P&G supports BrandSpark’s Shop for the Cure

The fundraising program gives back to the Canadian Cancer Society when shoppers buy from the CPG co and partner brands.

Charitable giving is trending lower in what some analysts have called a “giving gap.” In response, charities like the Canadian Cancer Society are evolving how constituents donate, and see an opportunity in a growing number of Canadians embracing online portals to give back.

Brandspark’s ShopperArmy.ca is billed as one of Canada’s newest cash back and product discovery websites, and its “Shop for the Cure” promotion is taking place throughout October’s Breast Cancer Awareness Month. Every time a person shops through Shopper Army’s Shop for the Cure offers in October, whether it’s via Amazon or through sites Shopper Army links to, like Indigo.ca for example, users are awarded cash. The site also offers exclusive bonus savings for ShopperArmy.ca members.

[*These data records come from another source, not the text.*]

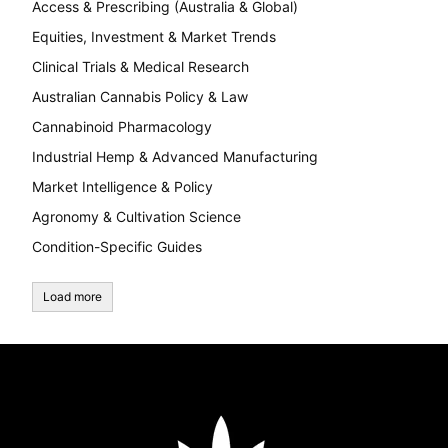
Access & Prescribing (Australia & Global)
Equities, Investment & Market Trends
Clinical Trials & Medical Research
Australian Cannabis Policy & Law
Cannabinoid Pharmacology
Industrial Hemp & Advanced Manufacturing
Market Intelligence & Policy
Agronomy & Cultivation Science
Condition-Specific Guides
Load more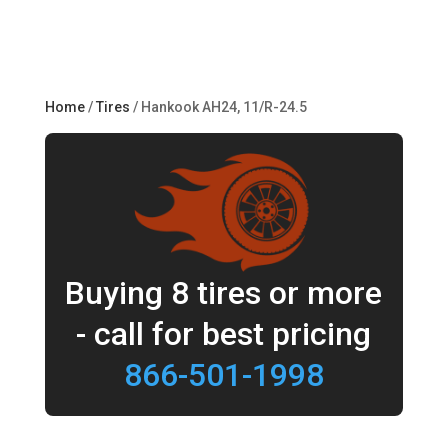
Home
/
Tires
/ Hankook AH24, 11/R-24.5
Buying 8 tires or more
- call for best pricing
866-501-1998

The program is being supported by Procter & Gamble and includes deals like up to 18% cash back with the purchase of popular P&G brands like Pampers, Head & Shoulders, and Ivory Snow, as well as $5 bonuses for purchasing at least five products from any of the 11 participating Shop for the Cure P&G brands on Amazon during the month of October. For every purchase, P&G’s charity arm will donate 10% to the Canadian Cancer Society, up to $5,000 per participating brand. Canadians can also donate some (or all) of their cash back earnings to the Canadian Cancer Society, an option that is now available year-round beyond Breast Cancer Month.

Robert Levy, president of BrandSpark tells strategy that the firm has partnered with other retail brands to offer cash back rewards for the Shop for the Cure program, including HBC, Wayfair, Indigo, Sephora, Rayban, Fruit of the Loom, and Vistaprint, to name a few. Levy says the initiative was developed over the course of four weeks.

It’s a unique affiliate marketing play, tapping Shopper Army’s 70,000-strong user base and 75-plus retail network. “E-commerce and shopping on sites like Walmart.ca and Amazon is increasing. This gives brands an opportunity to have a more direct relationship [with consumers],” says Levy.

He says the Canadian Cancer Society approached BrandSpark and Shopper Army as it was looking for a new way to raise funds. In a statement, Susanna Tyson, interim director, corporate partnerships, Canadian Cancer Society, says that partnering with ShopperArmy.ca allows the charity to explore digital loyalty as a new way to accept donations. “With ShopperArmy.ca’s Shop for the Cure campaign, a large number of small donations can go a long way,” Tyson said.

To promote Shop for the Cure, Shopper Army set up a booth at the recent CIBC Run for the Cure event at the University of Toronto (pictured above). “We were promoting the site to the runners, and Canadian Cancer Society communicated it to their volunteers,” Levy says.

Toronto Life is a media sponsor for Shop for the Cure, and is promoting the site through its email marketing and display ads. Outfront Media is going to run a national English digital OOH campaign to support different brand offers. Influencer campaigns are also in the works, he adds. “We hope this will become an ongoing partnership.”